For the first time ever, I’m completely satisfied with how my books are being published, because it’s all me—cover design, layout, pricing, everything.
NAILED: What is the learning curve for self-publishing? Is it something you think any author can do well if he or she makes the effort?
GRAHAM: I don’t think it’s for everyone. Nothing is. I’m not sure how long it would take a person with no publishing history to figure out. I do think anyone who knows how to use a computer can learn to do it if they want to.
NAILED: What about the idea of small publishers acting as curators? Are independent presses relevant?
GRAHAM: I think publishers, big and small, are relevant to those who find them so. As for their self-appointed role as curators—I think they’re motivated by commerce and cronyism as much as literary passion (though the indie presses are less driven by the profit motive), which is why so many bad and mediocre books are published.
I’ve heard lots of comments that the availability of self-publishing will allow a lot of bad books to be published. That’s true—and in that way it’s just like traditional publishing. But it also allows good books, great books, and books that innovate and takes risks to be published, and that’s mostly no longer true of traditional publishing.
Regarding independent publishers—I should mention that I am one myself these days, since I’m about to publish Larry Fondation’s book Common Criminals, which has been out of print for too long. He doesn’t have the time or inclination to publish himself, and his current books are already being published by an independent press. It’s being published by Barry Graham Books—the 14th book I’ve published, but the first I didn’t write.
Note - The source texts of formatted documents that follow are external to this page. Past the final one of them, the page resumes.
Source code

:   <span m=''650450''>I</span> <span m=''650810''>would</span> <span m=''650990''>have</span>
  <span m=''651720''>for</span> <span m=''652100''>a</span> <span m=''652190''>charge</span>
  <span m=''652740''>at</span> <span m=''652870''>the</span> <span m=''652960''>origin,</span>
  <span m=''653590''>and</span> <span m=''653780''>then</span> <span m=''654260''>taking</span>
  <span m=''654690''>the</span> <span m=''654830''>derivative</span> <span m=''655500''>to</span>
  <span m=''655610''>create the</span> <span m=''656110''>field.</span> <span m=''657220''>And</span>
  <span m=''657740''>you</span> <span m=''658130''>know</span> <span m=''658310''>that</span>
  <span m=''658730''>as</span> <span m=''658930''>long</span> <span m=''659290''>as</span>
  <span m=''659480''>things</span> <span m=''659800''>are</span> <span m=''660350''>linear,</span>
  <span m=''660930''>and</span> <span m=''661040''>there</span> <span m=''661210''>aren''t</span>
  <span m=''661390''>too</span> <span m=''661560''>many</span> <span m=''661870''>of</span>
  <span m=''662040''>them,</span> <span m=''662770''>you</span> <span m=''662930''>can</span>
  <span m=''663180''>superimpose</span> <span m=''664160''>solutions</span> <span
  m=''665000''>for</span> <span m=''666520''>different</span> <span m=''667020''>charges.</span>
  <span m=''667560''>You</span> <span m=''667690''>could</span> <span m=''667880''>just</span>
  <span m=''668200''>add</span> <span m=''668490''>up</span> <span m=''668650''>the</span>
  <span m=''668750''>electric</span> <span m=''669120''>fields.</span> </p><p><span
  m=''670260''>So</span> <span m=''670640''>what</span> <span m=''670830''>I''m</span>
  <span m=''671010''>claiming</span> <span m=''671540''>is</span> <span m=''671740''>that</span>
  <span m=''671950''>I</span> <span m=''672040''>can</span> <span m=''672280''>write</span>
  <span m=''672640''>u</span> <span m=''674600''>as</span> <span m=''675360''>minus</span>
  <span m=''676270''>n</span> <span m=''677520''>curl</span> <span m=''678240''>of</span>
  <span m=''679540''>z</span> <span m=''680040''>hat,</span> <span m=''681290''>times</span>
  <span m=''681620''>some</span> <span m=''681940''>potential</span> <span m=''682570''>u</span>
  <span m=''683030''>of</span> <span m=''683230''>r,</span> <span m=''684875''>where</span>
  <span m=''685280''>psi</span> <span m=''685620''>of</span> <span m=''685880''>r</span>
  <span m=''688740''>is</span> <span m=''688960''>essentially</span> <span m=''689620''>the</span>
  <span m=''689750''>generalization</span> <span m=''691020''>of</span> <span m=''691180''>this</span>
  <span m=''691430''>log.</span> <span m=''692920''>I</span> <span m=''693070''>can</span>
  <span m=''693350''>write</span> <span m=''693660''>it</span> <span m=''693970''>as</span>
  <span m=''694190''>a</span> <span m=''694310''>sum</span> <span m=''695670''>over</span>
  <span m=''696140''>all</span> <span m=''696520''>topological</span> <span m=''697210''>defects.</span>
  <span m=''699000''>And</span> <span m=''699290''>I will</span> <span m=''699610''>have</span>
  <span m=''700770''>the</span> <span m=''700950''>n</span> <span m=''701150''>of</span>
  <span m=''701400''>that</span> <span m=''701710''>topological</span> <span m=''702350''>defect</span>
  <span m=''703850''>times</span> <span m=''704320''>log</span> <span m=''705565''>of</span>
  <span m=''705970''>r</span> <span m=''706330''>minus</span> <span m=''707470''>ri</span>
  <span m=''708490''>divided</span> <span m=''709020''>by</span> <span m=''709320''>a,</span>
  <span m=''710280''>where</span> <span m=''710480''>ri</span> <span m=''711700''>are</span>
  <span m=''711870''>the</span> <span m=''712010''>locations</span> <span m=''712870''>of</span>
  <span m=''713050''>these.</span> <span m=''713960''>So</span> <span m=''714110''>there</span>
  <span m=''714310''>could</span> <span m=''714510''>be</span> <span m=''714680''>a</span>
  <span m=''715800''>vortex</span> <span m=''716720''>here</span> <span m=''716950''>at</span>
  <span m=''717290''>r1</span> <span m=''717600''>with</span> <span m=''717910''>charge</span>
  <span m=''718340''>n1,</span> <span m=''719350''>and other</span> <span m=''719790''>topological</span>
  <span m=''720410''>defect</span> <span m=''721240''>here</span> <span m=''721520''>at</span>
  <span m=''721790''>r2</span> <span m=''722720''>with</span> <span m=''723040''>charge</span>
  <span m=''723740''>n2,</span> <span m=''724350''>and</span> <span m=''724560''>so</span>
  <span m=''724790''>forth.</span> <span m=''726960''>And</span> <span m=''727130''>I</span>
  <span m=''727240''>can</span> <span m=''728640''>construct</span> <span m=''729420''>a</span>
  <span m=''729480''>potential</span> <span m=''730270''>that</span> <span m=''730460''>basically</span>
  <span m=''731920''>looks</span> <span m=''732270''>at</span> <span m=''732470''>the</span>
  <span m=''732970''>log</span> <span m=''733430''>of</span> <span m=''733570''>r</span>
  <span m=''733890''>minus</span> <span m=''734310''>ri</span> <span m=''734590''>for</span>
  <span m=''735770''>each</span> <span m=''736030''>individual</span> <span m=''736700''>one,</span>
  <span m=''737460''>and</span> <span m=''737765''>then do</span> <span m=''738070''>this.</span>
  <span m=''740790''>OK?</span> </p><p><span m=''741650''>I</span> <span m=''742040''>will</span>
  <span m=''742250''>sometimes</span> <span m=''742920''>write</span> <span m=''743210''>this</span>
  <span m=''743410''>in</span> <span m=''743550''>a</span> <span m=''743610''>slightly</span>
NAILED: Which authors working now excite you?
GRAHAM: Larry Fondation, Tony Black, Lynne Tillman, Gary Phillips, Rebecca Brown, Elmore Leonard, James Sallis, Johnny Shaw, Ray Banks, Christa Faust, Allan Guthrie, Natsuo Kirino, Dennis Cooper, Daniel Woodrell, Megan Abbott, Karin Slaughter, Ryu Murakami, Elissa Wald, Nick Mamatas, M.V. Moorhead, Dennis Lehane, George Pelecanos, Gerard Brennan, Jake Hinkson, Charlie Stella, Brian Michael Bendis, Bart Lessard, James Carlos Blake, Toni Davidson, Stephen King, Lawrence Block, Jordan Harper, Irvine Welsh, Zak Mucha, Ian Rankin, Stewart Home . . . I could go on for a while, but I should probably stop there.
NAILED: Does the work of your contemporaries affect your work—push, drive, inspire—or does your appreciation of them exist independently of your own writing?
GRAHAM: It inspires me knowing that they’re out there, doing their work. But I’m equally inspired by the ancestors: Yasunari Kawabata (my favorite fiction-writer ever), David Goodis, Kenji Nakagami, Jim Thompson, George V. Higgins (author of my favorite English-language novel, The Friends of Eddie Coyle), Jean-Patrick Manchette, James M. Cain, Sjowall and Wahloo, Steinbeck, Orwell, Greene, Poe, Melville.
NAILED: With all of the changes in the publishing realm in the last couple decades, especially the rise of e-books and online sales in general, what do you think the future of “books” will be? How will our relationship to the written word change?
GRAHAM: E-books have gotten more people reading. I think paper books will continue to exist, but they’ll become more and more of a niche. As for the written word—many people are more likely to text than to talk on the phone, so I don’t understand why some people think the written word is becoming less important. I don’t know that our relationship to the written word will change, or has ever changed; maybe all that changes is the medium by which the text is delivered.
NAILED: When was the last time you nailed it?
GRAHAM: I don’t really think that way. I just write as well as I can, then let it go. It’s not about me nailing it or not, or about me at all.